(Beginning of Dataset excerpts)
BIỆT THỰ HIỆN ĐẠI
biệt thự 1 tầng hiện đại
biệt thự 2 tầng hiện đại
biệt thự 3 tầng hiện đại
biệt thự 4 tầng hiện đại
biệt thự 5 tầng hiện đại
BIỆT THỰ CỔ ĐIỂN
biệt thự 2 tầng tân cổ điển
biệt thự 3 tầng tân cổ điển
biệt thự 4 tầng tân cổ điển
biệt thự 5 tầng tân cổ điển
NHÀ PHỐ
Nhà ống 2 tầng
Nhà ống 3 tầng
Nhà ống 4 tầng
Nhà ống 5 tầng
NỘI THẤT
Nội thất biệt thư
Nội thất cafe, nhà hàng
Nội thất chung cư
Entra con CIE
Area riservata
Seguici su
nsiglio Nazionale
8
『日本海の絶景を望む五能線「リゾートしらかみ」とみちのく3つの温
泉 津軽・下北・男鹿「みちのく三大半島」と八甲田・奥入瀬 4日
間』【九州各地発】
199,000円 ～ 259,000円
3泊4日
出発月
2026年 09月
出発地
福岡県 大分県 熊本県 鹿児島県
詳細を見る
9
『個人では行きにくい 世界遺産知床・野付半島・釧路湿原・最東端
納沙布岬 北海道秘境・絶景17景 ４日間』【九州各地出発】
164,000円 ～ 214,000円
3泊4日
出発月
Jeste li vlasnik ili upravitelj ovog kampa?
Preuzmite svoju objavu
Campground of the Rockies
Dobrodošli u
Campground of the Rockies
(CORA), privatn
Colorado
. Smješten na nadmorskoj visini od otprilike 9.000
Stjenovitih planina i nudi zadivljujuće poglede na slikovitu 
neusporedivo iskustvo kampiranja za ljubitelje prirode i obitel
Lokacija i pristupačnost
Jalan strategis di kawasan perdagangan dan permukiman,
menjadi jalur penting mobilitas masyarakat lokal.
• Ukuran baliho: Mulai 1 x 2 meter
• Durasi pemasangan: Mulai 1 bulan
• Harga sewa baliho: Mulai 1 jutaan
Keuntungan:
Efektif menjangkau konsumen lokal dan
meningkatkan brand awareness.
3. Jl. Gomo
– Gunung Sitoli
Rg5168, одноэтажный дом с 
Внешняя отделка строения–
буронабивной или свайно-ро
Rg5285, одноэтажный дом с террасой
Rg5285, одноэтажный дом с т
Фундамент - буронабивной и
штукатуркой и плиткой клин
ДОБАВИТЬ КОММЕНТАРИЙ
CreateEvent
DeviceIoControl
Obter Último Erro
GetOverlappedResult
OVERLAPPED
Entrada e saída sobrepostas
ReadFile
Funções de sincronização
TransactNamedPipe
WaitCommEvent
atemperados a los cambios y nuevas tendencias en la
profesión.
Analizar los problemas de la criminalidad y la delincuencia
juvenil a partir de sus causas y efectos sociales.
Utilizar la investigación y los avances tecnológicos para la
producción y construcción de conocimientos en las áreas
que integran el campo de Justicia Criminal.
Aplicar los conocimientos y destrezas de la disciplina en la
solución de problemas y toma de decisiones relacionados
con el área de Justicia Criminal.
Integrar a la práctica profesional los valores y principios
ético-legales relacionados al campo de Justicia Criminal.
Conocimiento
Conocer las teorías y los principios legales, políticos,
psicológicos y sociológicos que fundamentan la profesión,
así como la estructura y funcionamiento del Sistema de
(End of Dataset excerpts)
▸ **Work task**
Write out, word for word, the lines of the entries above, starting with the very first line and going on through the line with "Dobrodošli u", with that line included.

▸ **Exercise answer**
BIỆT THỰ HIỆN ĐẠI
biệt thự 1 tầng hiện đại
biệt thự 2 tầng hiện đại
biệt thự 3 tầng hiện đại
biệt thự 4 tầng hiện đại
biệt thự 5 tầng hiện đại
BIỆT THỰ CỔ ĐIỂN
biệt thự 2 tầng tân cổ điển
biệt thự 3 tầng tân cổ điển
biệt thự 4 tầng tân cổ điển
biệt thự 5 tầng tân cổ điển
NHÀ PHỐ
Nhà ống 2 tầng
Nhà ống 3 tầng
Nhà ống 4 tầng
Nhà ống 5 tầng
NỘI THẤT
Nội thất biệt thư
Nội thất cafe, nhà hàng
Nội thất chung cư
Entra con CIE
Area riservata
Seguici su
nsiglio Nazionale
8
『日本海の絶景を望む五能線「リゾートしらかみ」とみちのく3つの温
泉 津軽・下北・男鹿「みちのく三大半島」と八甲田・奥入瀬 4日
間』【九州各地発】
199,000円 ～ 259,000円
3泊4日
出発月
2026年 09月
出発地
福岡県 大分県 熊本県 鹿児島県
詳細を見る
9
『個人では行きにくい 世界遺産知床・野付半島・釧路湿原・最東端
納沙布岬 北海道秘境・絶景17景 ４日間』【九州各地出発】
164,000円 ～ 214,000円
3泊4日
出発月
Jeste li vlasnik ili upravitelj ovog kampa?
Preuzmite svoju objavu
Campground of the Rockies
Dobrodošli u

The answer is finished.